NEW YORK (CNNMoney) -- Former MF Global CEO Jon Corzine returned to Capitol Hill Thursday, where he rejected allegations aired earlier this week that he was aware of fund transfers from customer accounts.
Corzine's testimony came two days after Terry Duffy, head of exchange operator CME Group (CME), suggested in a separate Congressional hearing that Corzine may have been aware of unlawful money transfers out of customer accounts in the days before MF Global filed for bankruptcy. (MF Global: Sorting through the debacle.)
Lawmakers have been probing the brokerage's collapse, and in particular, the revelations that more than $1 billion in customer funds, mostly from commodities accounts, are still missing.
Corzine has consistently said he has no idea how the money went missing, never ordered that customer funds be misused and did not learn of the massive shortfall until less than 24 hours before the firm filed for bankruptcy. In the commodities business, customer money at brokerages like MF Global (MFGLQ) is supposed to be protected at all times, even in the event of a bankruptcy.
But Duffy claimed Tuesday that Corzine was aware that the firm had tapped customer accounts for its own use in its final days.
Such a transaction could be legal under some circumstances, and Duffy did not specifically say that Corzine himself had authorized illegal money transfers. He did say, though, that the firm had made at least some transfers from customer accounts illegally.
Corzine denied Duffy's allegations Thursday, saying he "did not in any way know about the use of customer funds on any loan or transfer." In the firm's last hours, he added, he learned of the massive hole in customer accounts but did not know how it was formed.
Investigators, however, have been developing a clearer picture of just what went wrong. Rep. Randy Neugebauer of Texas said at Thursday's hearing that a Congressional investigation had shown that MF Global moved at least $700 million out of customer accounts in the days before its bankruptcy "to meet liquidity needs of the firm".
This was apparently done without putting the collateral in place to make such a transaction legal, according to Neugebauer's account.
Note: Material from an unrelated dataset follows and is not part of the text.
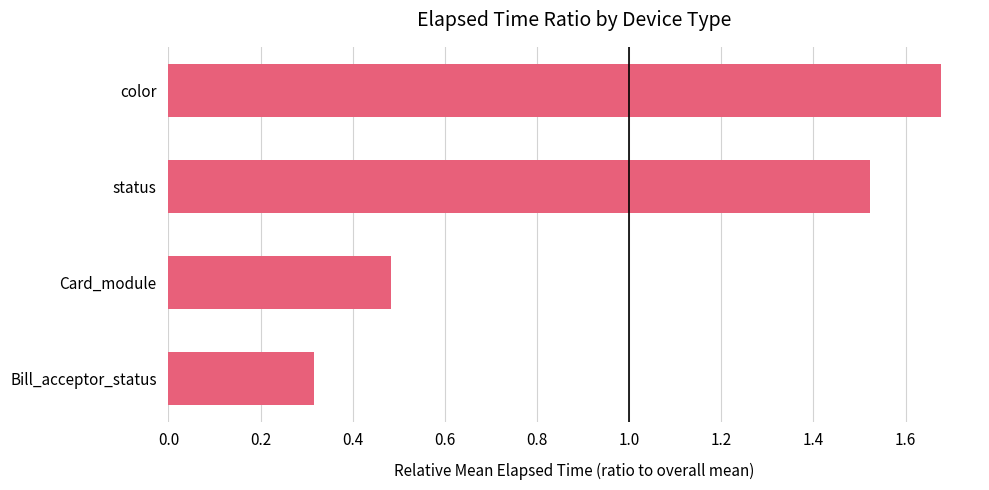

How many categories are shown in the chart?

4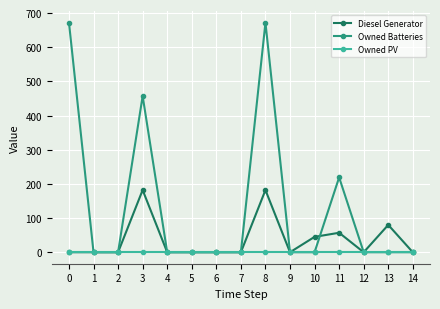

The Diesel Generator series shows 0.0 at 9. True or false?

True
The allegations follow on similar claims from CME Group, which says MF Global broke the law in using customer funds for its own benefit. Duffy also claimed Thursday that the firm had falsified accounting statements to conceal the shortfalls in customer accounts.
Regulators under scrutiny: Witnesses also appeared in the latter half of Thursday's hearing from the New York Federal Reserve Bank and from regulators including the Securities and Exchange Commission and the Commodity Futures Trading Commission.
Lawmakers quizzed them on how, in an era following the global economic meltdown, regulators could allow another big financial institution to fail, and lose more than $1 billion of its customers money in the process.
Thomas Baxter, general counsel of the Federal Reserve Bank of New York, testified on Thursday that his agency had scrutinized MF Global for more than two years before giving it the green light to trade U.S. securities.
But there were some major compliance issues along the way which the brokerage eventually fixed, he said.
Baxter said the U.S. Commodity Futures Trading Commission found that the company failed to supervise traders, neglected to transmit accurate prices of its natural gas options and didn't maintain written records of at least one of its clients.
Furthermore, MF Global's parent company was based in Bermuda, he said, noting that the Fed requires its primary dealers to be domiciled in the U.S.
But MF Global fixed all of these issues, said Baxter, and that's why the Fed finally approved the now-bankrupt brokerage to trade in U.S. securities.
"The New York Fed designated MF Global as a primary dealer to meet our highly specialized needs, and we followed our primary dealer policy to the letter without fear or favor," said Baxter, in prepared testimony to a Congressional subcommittee.
The Fed designated MF Global as a primary dealer in February and conducted due diligence on the company through October, "when its financial condition deteriorated abruptly and quickly," said Baxter.
Moody's downgraded MF Global on Oct. 24 and the following day the brokerage reported its "largest quarterly earnings loss ever," said Baxter. At that point, he said the Fed blocked MF Global from dealing securities.